Segment Start: Given records
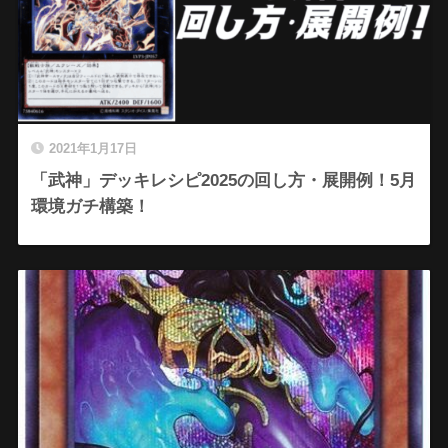
2021年1月17日
「武神」デッキレシピ2025の回し方・展開例！5月
環境ガチ構築！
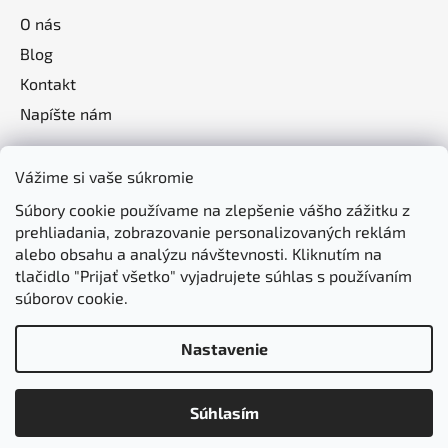
O nás
Blog
Kontakt
Napíšte nám
Vážime si vaše súkromie
Súbory cookie používame na zlepšenie vášho zážitku z
prehliadania, zobrazovanie personalizovaných reklám
alebo obsahu a analýzu návštevnosti. Kliknutím na
tlačidlo "Prijať všetko" vyjadrujete súhlas s používaním
súborov cookie.
Nastavenie
Vytvoril Shoptet
Súhlasím
Copyright 2026
jasomzdravie.sk
. Všetky práva
vyhradené.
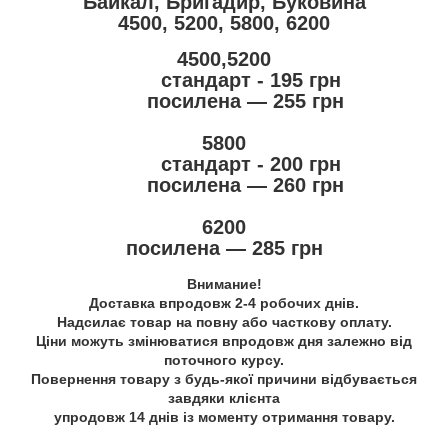
Байкал, Бригадир, Буковина
4500, 5200, 5800, 6200
4500,5200
стандарт - 195 грн
посилена — 255 грн
5800
стандарт - 200 грн
посилена — 260 грн
6200
посилена — 285 грн
Внимание!
Доставка впродовж 2-4 робочих днів.
Надсилає товар на повну або часткову оплату.
Ціни можуть змінюватися впродовж дня залежно від
поточного курсу.
Повернення товару з будь-якої причини відбувається
завдяки клієнта
упродовж 14 днів із моменту отримання товару.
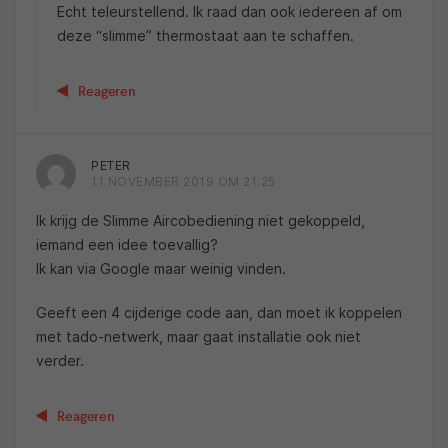
Echt teleurstellend. Ik raad dan ook iedereen af om
deze “slimme” thermostaat aan te schaffen.
Reageren
PETER
11 NOVEMBER 2019 OM 21:25
Ik krijg de Slimme Aircobediening niet gekoppeld,
iemand een idee toevallig?
Ik kan via Google maar weinig vinden.
Geeft een 4 cijderige code aan, dan moet ik koppelen
met tado-netwerk, maar gaat installatie ook niet
verder.
Reageren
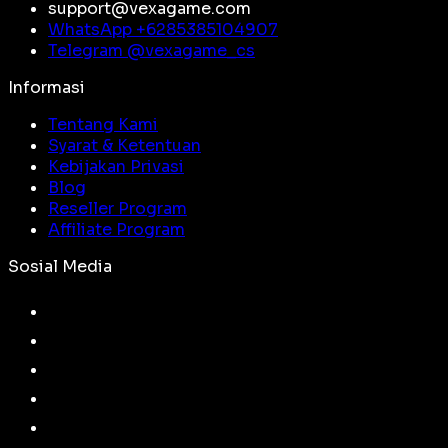
support@vexagame.com
WhatsApp +
6285385104907
Telegram @
vexagame_cs
Informasi
Tentang Kami
Syarat & Ketentuan
Kebijakan Privasi
Blog
Reseller Program
Affiliate Program
Sosial Media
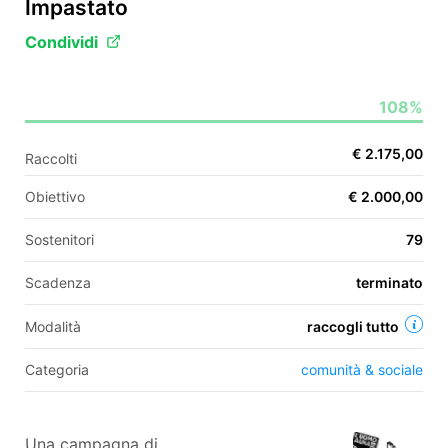
Impastato
Condividi
EN
108%
FR
IT
ES
€ 2.175,00
Raccolti
Obiettivo
€ 2.000,00
Sostenitori
79
Scadenza
terminato
Modalità
raccogli tutto
Categoria
comunità & sociale
Una campagna di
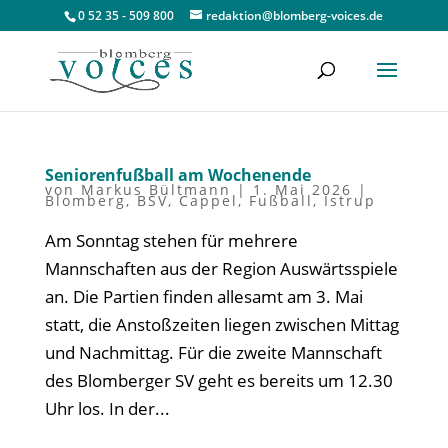
0 52 35 - 509 800
redaktion@blomberg-voices.de
Seniorenfußball am Wochenende
von
Markus Bültmann
|
1. Mai 2026
|
Blomberg
,
BSV
,
Cappel
,
Fußball
,
Istrup
Am Sonntag stehen für mehrere
Mannschaften aus der Region Auswärtsspiele
an. Die Partien finden allesamt am 3. Mai
statt, die Anstoßzeiten liegen zwischen Mittag
und Nachmittag. Für die zweite Mannschaft
des Blomberger SV geht es bereits um 12.30
Uhr los. In der...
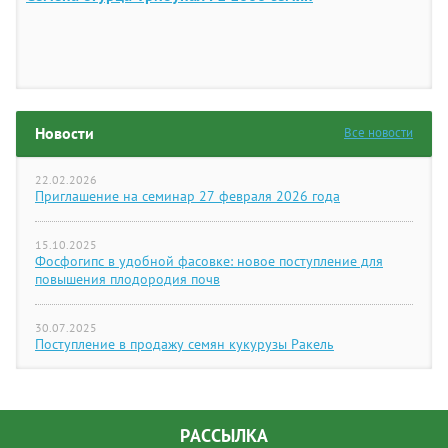
Новости
Все новости
22.02.2026
Приглашение на семинар 27 февраля 2026 года
15.10.2025
Фосфогипс в удобной фасовке: новое поступление для
повышения плодородия почв
30.07.2025
Поступление в продажу семян кукурузы Ракель
РАССЫЛКА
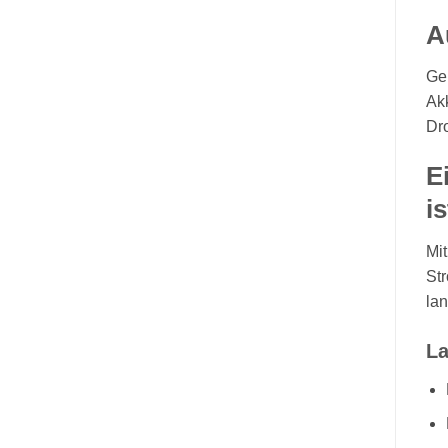
A
Ge
Akk
Dr
E
is
Mit
Str
lan
La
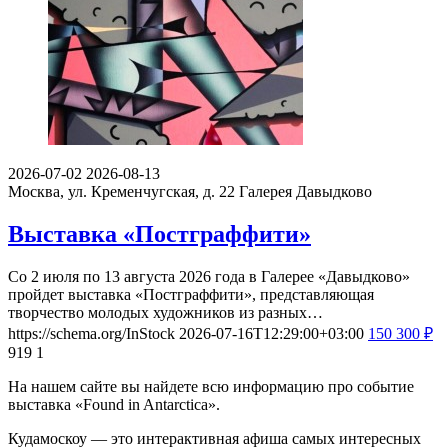
2026-07-02
2026-08-13
Москва, ул. Кременчугская, д. 22
Галерея Давыдково
Выставка «Постграффити»
Со 2 июля по 13 августа 2026 года в Галерее «Давыдково»
пройдет выставка «Постграффити», представляющая
творчество молодых художников из разных…
https://schema.org/InStock
2026-07-16T12:29:00+03:00
150
300
₽
919
1
На нашем сайте вы найдете всю информацию про событие
выставка «Found in Antarctica».
Кудамоскоу — это интерактивная афиша самых интересных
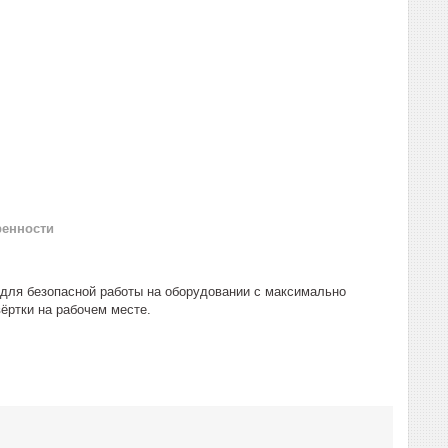
ренности
а для безопасной работы на оборудовании с максимально
ёртки на рабочем месте.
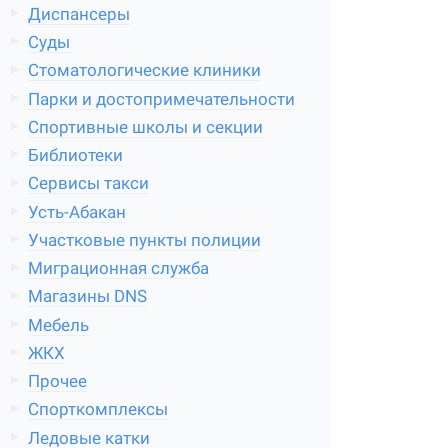
Диспансеры
Суды
Стоматологические клиники
Парки и достопримечательности
Спортивные школы и секции
Библиотеки
Сервисы такси
Усть-Абакан
Участковые пункты полиции
Миграционная служба
Магазины DNS
Мебель
ЖКХ
Прочее
Спорткомплексы
Ледовые катки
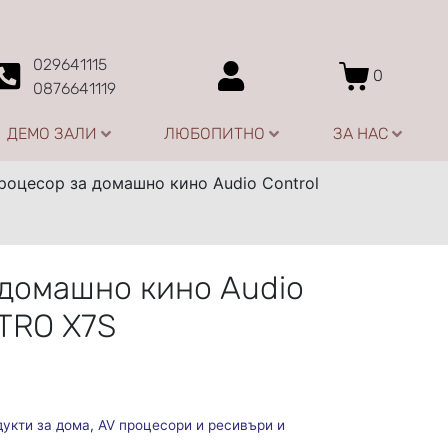
029641115
0
0876641119
ДЕМО ЗАЛИ
ЛЮБОПИТНО
ЗА НАС
роцесор за домашно кино Audio Control
 домашно кино Audio
TRO X7S
дукти за дома
,
AV процесори и ресивъри и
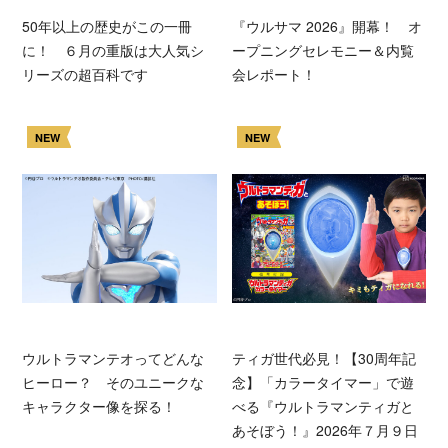
50年以上の歴史がこの一冊
『ウルサマ 2026』開幕！ オ
に！ ６月の重版は大人気シ
ープニングセレモニー＆内覧
リーズの超百科です
会レポート！
NEW
NEW
ウルトラマンテオってどんな
ティガ世代必見！【30周年記
ヒーロー？ そのユニークな
念】「カラータイマー」で遊
キャラクター像を探る！
べる『ウルトラマンティガと
あそぼう！』2026年７月９日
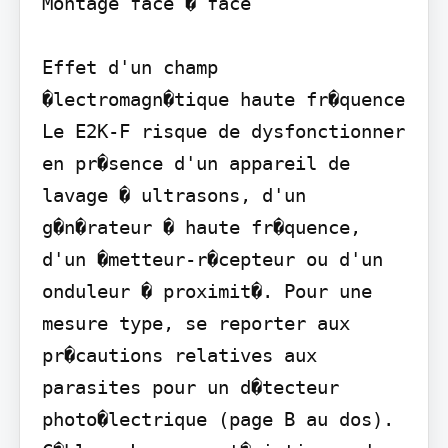
Montage face � face

Effet d'un champ 
�lectromagn�tique haute fr�quence 
Le E2K-F risque de dysfonctionner 
en pr�sence d'un appareil de 
lavage � ultrasons, d'un 
g�n�rateur � haute fr�quence, 
d'un �metteur-r�cepteur ou d'un 
onduleur � proximit�. Pour une 
mesure type, se reporter aux 
pr�cautions relatives aux 
parasites pour un d�tecteur 
photo�lectrique (page B au dos).
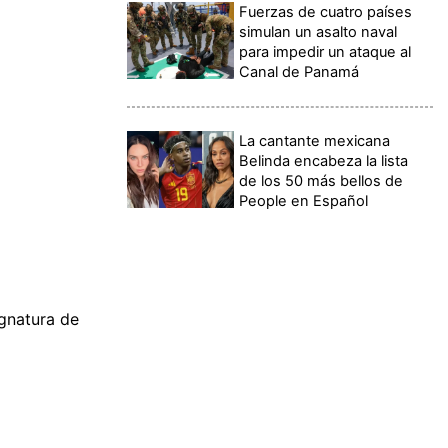
Fuerzas de cuatro países
simulan un asalto naval
para impedir un ataque al
Canal de Panamá
La cantante mexicana
Belinda encabeza la lista
de los 50 más bellos de
People en Español
ignatura de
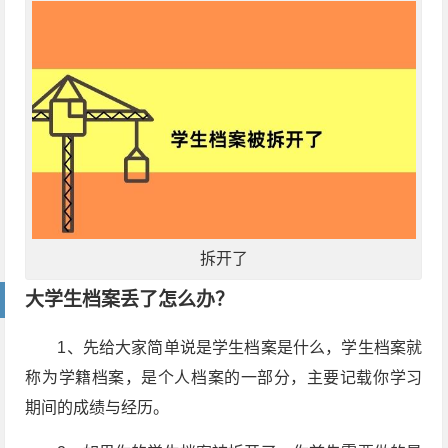
拆开了
大学生档案丢了怎么办？
1、先给大家简单说是学生档案是什么，学生档案就
称为学籍档案，是个人档案的一部分，主要记载你学习
期间的成绩与经历。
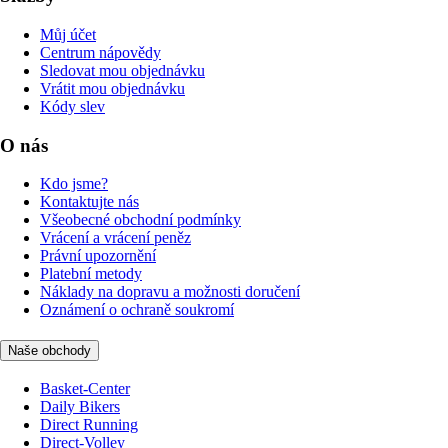
Můj účet
Centrum nápovědy
Sledovat mou objednávku
Vrátit mou objednávku
Kódy slev
O nás
Kdo jsme?
Kontaktujte nás
Všeobecné obchodní podmínky
Vrácení a vrácení peněz
Právní upozornění
Platební metody
Náklady na dopravu a možnosti doručení
Oznámení o ochraně soukromí
Naše obchody
Basket-Center
Daily Bikers
Direct Running
Direct-Volley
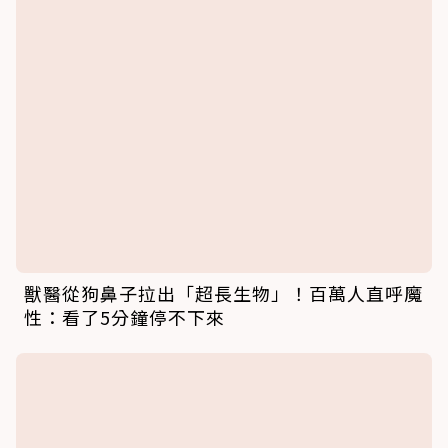
獸醫從狗鼻子拉出「超長生物」！百萬人直呼魔
性：看了5分鐘停不下來
比邊牧聰明！獨行小狗「一條龍回診」 獸醫師
看傻：自己掛號換藥走回家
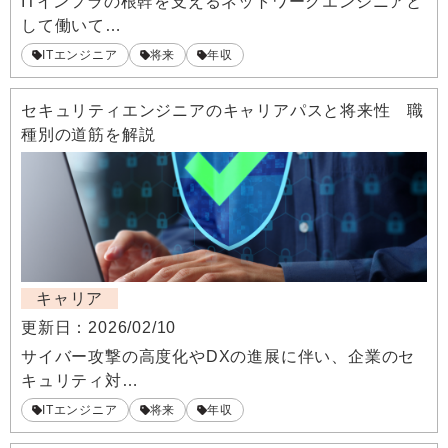
ITインフラの根幹を支えるネットワークエンジニアと
して働いて…
ITエンジニア
将来
年収
セキュリティエンジニアのキャリアパスと将来性 職
種別の道筋を解説
キャリア
更新日：
2026/02/10
サイバー攻撃の高度化やDXの進展に伴い、企業のセ
キュリティ対…
ITエンジニア
将来
年収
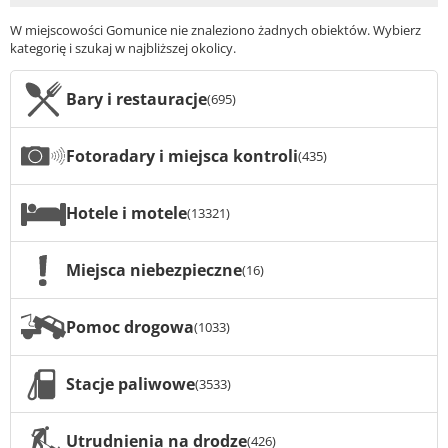
W miejscowości Gomunice nie znaleziono żadnych obiektów. Wybierz
kategorię i szukaj w najbliższej okolicy.
Bary i restauracje
(695)
Fotoradary i miejsca kontroli
(435)
Hotele i motele
(13321)
Miejsca niebezpieczne
(16)
Pomoc drogowa
(1033)
Stacje paliwowe
(3533)
Utrudnienia na drodze
(426)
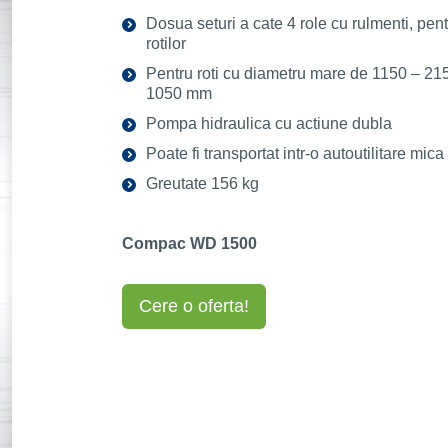
Dosua seturi a cate 4 role cu rulmenti, pe
rotilor
Pentru roti cu diametru mare de 1150 – 21
1050 mm
Pompa hidraulica cu actiune dubla
Poate fi transportat intr-o autoutilitare mica
Greutate 156 kg
Compac WD 1500
Cere o oferta!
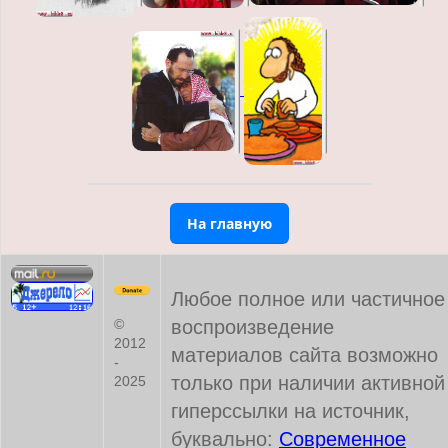
На главную
Любое полное или частичное
воспроизведение
©
2012
материалов сайта возможно
-
только при наличии активной
2025
гиперссылки на источник,
буквально:
Современное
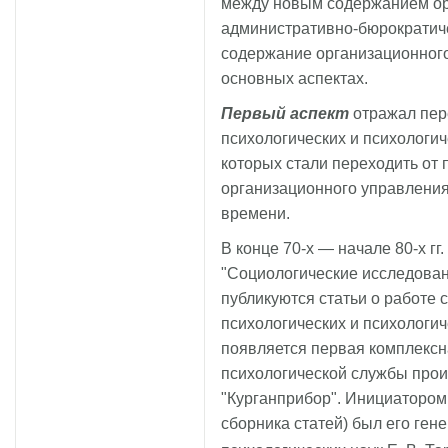
между новым содержанием ор
административно-бюрократиче
содержание организационного
основных аспектах.
Первый аспект
отражал пере
психологических и психологич
которых стали переходить от
организационного управлени
времени.
В конце 70-х — начале 80-х гг
"Социологические исследован
публикуются статьи о работе 
психологических и психологиче
появляется первая комплексн
психологической службы про
"Курганприбор". Инициатором 
сборника статей) был его ген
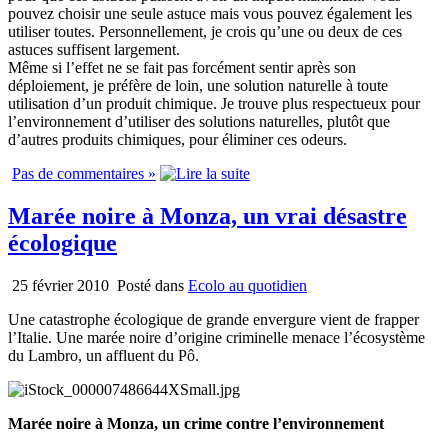
pouvez choisir une seule astuce mais vous pouvez également les
utiliser toutes. Personnellement, je crois qu’une ou deux de ces
astuces suffisent largement.
Même si l’effet ne se fait pas forcément sentir après son
déploiement, je préfère de loin, une solution naturelle à toute
utilisation d’un produit chimique. Je trouve plus respectueux pour
l’environnement d’utiliser des solutions naturelles, plutôt que
d’autres produits chimiques, pour éliminer ces odeurs.
Pas de commentaires »
Marée noire à Monza, un vrai désastre
écologique
25 février 2010
Posté dans
Ecolo au quotidien
Une catastrophe écologique de grande envergure vient de frapper
l’Italie. Une marée noire d’origine criminelle menace l’écosystème
du Lambro, un affluent du Pô.
Marée noire à Monza, un crime contre l’environnement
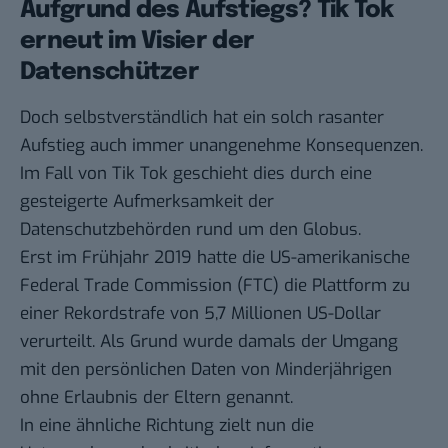
Aufgrund des Aufstiegs? Tik Tok
erneut im Visier der
Datenschützer
Doch selbstverständlich hat ein solch rasanter
Aufstieg auch immer unangenehme Konsequenzen.
Im Fall von Tik Tok geschieht dies durch eine
gesteigerte Aufmerksamkeit der
Datenschutzbehörden rund um den Globus.
Erst im Frühjahr 2019 hatte die US-amerikanische
Federal Trade Commission (FTC) die Plattform zu
einer
Rekordstrafe von 5,7 Millionen US-Dollar
verurteilt. Als Grund wurde damals der Umgang
mit den persönlichen Daten von Minderjährigen
ohne Erlaubnis der Eltern genannt.
In eine ähnliche Richtung zielt nun die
Segment End: Given records
Prompt: Copy the lines of the data word for word, from the line with "support@vexagame.com" up to and including the line with "Uhr los. In der...". Leave the pictures out of your answer.

Response for this exercise:
support@vexagame.com
WhatsApp +
6285385104907
Telegram @
vexagame_cs
Informasi
Tentang Kami
Syarat & Ketentuan
Kebijakan Privasi
Blog
Reseller Program
Affiliate Program
Sosial Media
Impastato
Condividi
EN
108%
FR
IT
ES
€ 2.175,00
Raccolti
Obiettivo
€ 2.000,00
Sostenitori
79
Scadenza
terminato
Modalità
raccogli tutto
Categoria
comunità & sociale
Una campagna di
0 52 35 - 509 800
redaktion@blomberg-voices.de
Seniorenfußball am Wochenende
von
Markus Bültmann
|
1. Mai 2026
|
Blomberg
,
BSV
,
Cappel
,
Fußball
,
Istrup
Am Sonntag stehen für mehrere
Mannschaften aus der Region Auswärtsspiele
an. Die Partien finden allesamt am 3. Mai
statt, die Anstoßzeiten liegen zwischen Mittag
und Nachmittag. Für die zweite Mannschaft
des Blomberger SV geht es bereits um 12.30
Uhr los. In der...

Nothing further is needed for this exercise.